This week’s chart of the week comes from Frontier Economics and serves to illustrate that we seem to be repeatedly overestimating how hard it will be for Australia to reduce its emissions.
Frontier are the first to do the numbers to assess how the major drop away in electricity consumption growth – as projected by the Australian Energy Market Operator – changes what our emissions path is relative to the unconditional 2020 emission reduction target we’ve signed up to under Kyoto MkII.
This is often referred to as a target to reduce emissions by 5 per cent below 2000 level emissions by 2020. But it’s more accurately thought of as a target to reduce emissions 0.5 per cent from 2000 levels over the 2013-2020 period. That’s because the Kyoto II international agreement assesses our cumulative emissions over 2013-2020 so we can overshoot 5 per cent below 2000 levels in 2020, provided we go under 0.5 per cent below 2000 levels for the earlier years.
As explained in Greg Hunt – the lazy student who got lucky, the conclusion Frontier have reached is extraordinary – the drop in electricity demand has cut the required level of abatement the government needs to meet its minimum 2020 emission target from 421 million tonnes down to 225-279 million (if the RET is left unchanged). This gives the Abbott Government at least half a hope of achieving the target, even with its half-baked and behind-schedule scheme for taxpayers to pay polluters to reduce their emissions – although they need to get a hurry on, and they also need to cough up some more money.
The dramatic difference in expected electricity sector emissions is detailed in the chart below. The light blue line at the top is where the government thought emissions would track, based on its 2013 projections. These were already overestimating emissions the day they were released (due to lags in processing information). The darker blue line up to 2013 is actual emissions, with the diamond in 2014 representing where emissions appear headed based on the latest available data. A very large gap has now opened up, of more than 20 million tonnes of CO2, between the government’s 2013 projections and where the latest data suggests we’re headed.
Figure 1: Emissions from Australia’s electricity sector – 2013 government projections versus latest data
(click chart to enlarge)
Source: Frontier Economics (2014) Can Australia still meet its emissions target with changes in the RET?
So if Frontier’s analysis is accurate, and the government doesn’t cut the Renewable Energy Target, Australia’s emissions from electricity will be 20-30 million tonnes lower each year (the dark blue line at the bottom of the chart) than had been estimated only in December last year.

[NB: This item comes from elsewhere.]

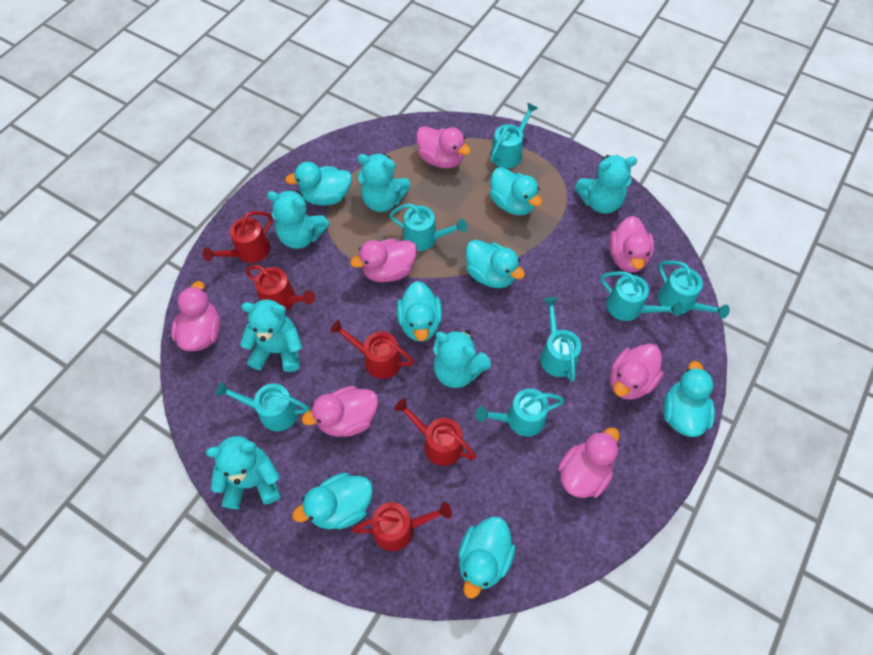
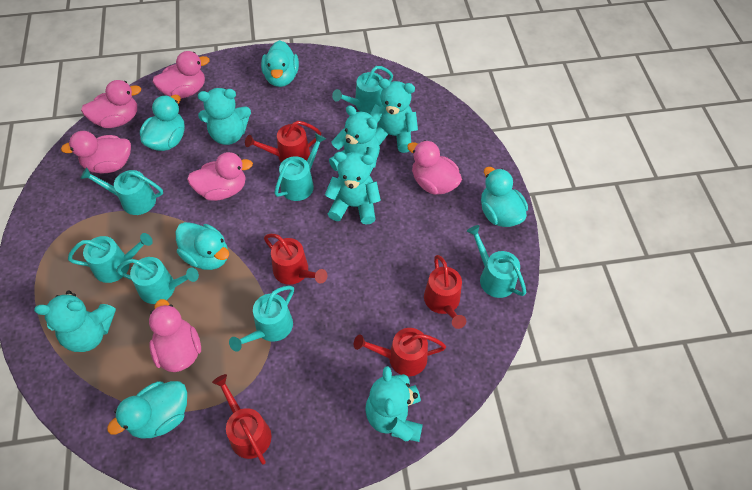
pink duck: [171,281,221,351] [302,386,378,437] [350,239,417,282] [416,126,471,168] [558,427,620,498] [609,216,654,273] [610,343,664,400] = 7 -> [61,131,131,174] [81,80,141,128] [149,299,201,372] [153,51,210,99] [187,152,253,201] [407,140,462,195] = 6
turquoise duck: [285,162,352,205] [292,473,373,529] [396,281,442,342] [458,516,516,599] [466,240,525,288] [490,167,542,215] [663,361,715,437] = 7 -> [107,381,187,439] [140,95,185,151] [175,222,229,270] [261,40,299,87] [481,167,528,227] = 5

What’s more, a cursory review of the latest emissions inventory data released just two days ago suggests that the projections have also noticeably overestimated emissions from agriculture and fugitive methane from coal mining and gas extraction. The overestimates look to be in the realm of 10 million tonnes per annum for each of these emission sources, although this needs to confirmed with the government’s emissions monitoring group.

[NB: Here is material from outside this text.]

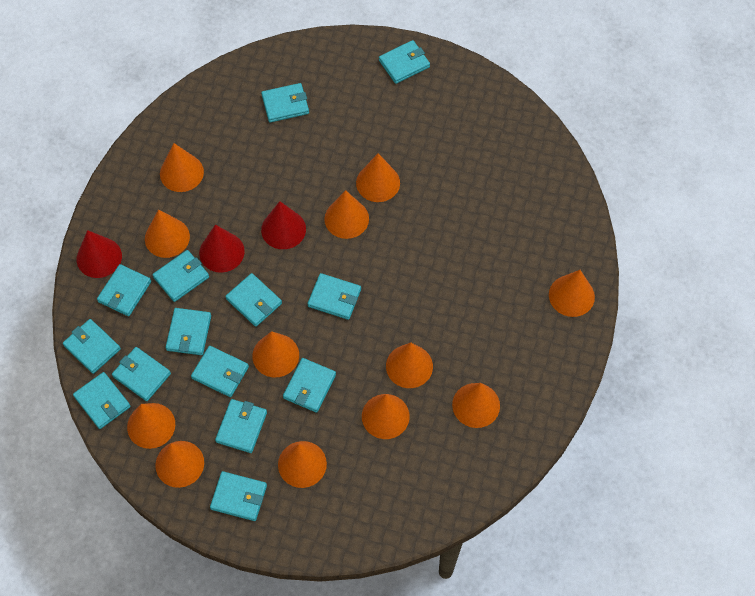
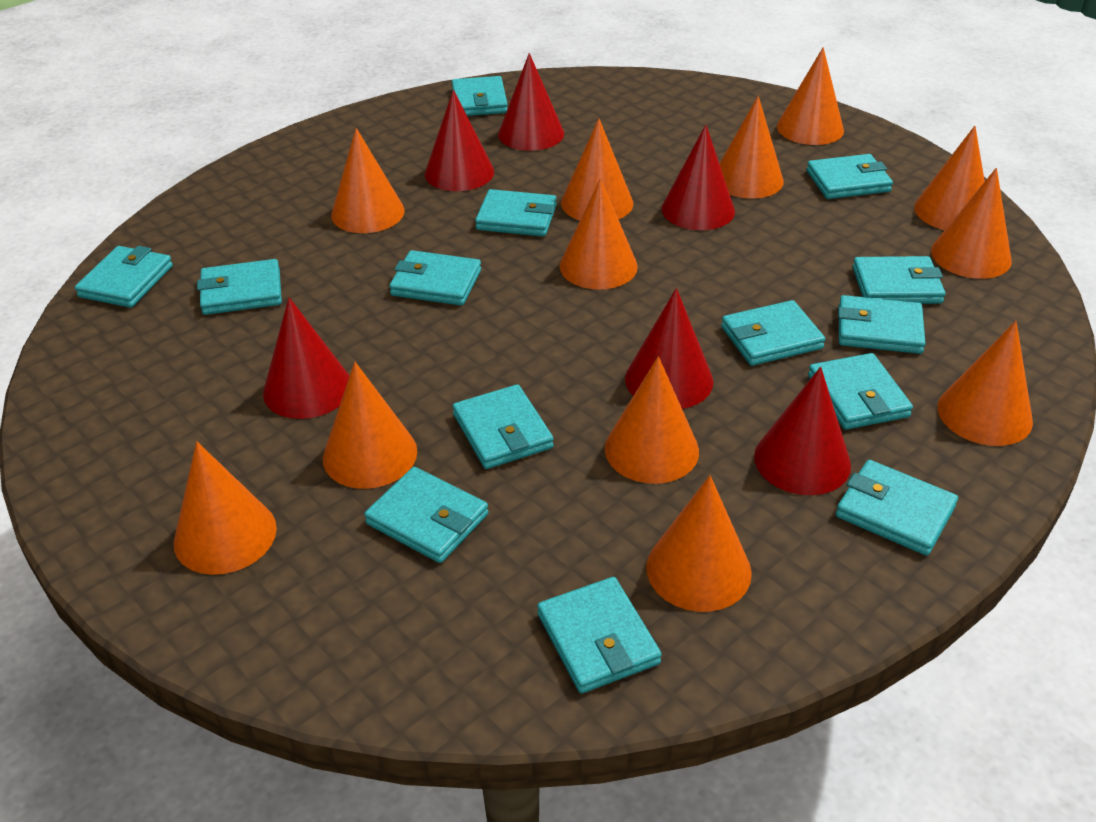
red cone: [77,230,122,278] [199,225,245,273] [261,201,306,249] = 3 -> [263,297,350,419] [425,90,494,191] [498,53,564,151] [625,288,713,409] [661,125,735,230] [754,367,851,495] = 6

What makes this all the more amazing is that this down-scaling in the gap to the emissions target of a third to a half, comes on top of the last government’s official projections down-scaling the gap to the target by 45 per cent, from 755 million tonnes of CO2 to 421 million tonnes.
And to think, as recently as November 2011 former Prime Minister Kevin Rudd’s economic adviser, Andrew Charlton, exclaimed:
“The point that critics of Australia’s target miss is that rapid population and economic growth are working against us. This means that relative to 2000 levels, a 5 per cent reduction in 2020 is a big ask for our economy. As of 2010, Australia’s emissions were already about 5 per cent higher than in 2000 ... To overcome these headwinds ... Australia will need a massive shift to clean energy if we are to reduce our energy emissions, equivalent to a 31 per cent reduction in Australia’s emissions. This is an enormous challenge.”
Well the latest figures now put Australia’s emissions close to 5 per cent below 2000 levels and close to 10 per cent below the levels the government expected them to be as recently as the official 2012 emissions projections. Also, rather than a 31 per cent reduction in emissions from our current pathway, it now looks like it will be less than 10 per cent.
As detailed in the Grattan Institute report I wrote with John Daley in December 2010, Markets to reduce pollution – cheaper than expected, history repeatedly shows that there seems to be an inbuilt bias for economic modellers to overestimate the difficulty and cost of reducing pollution.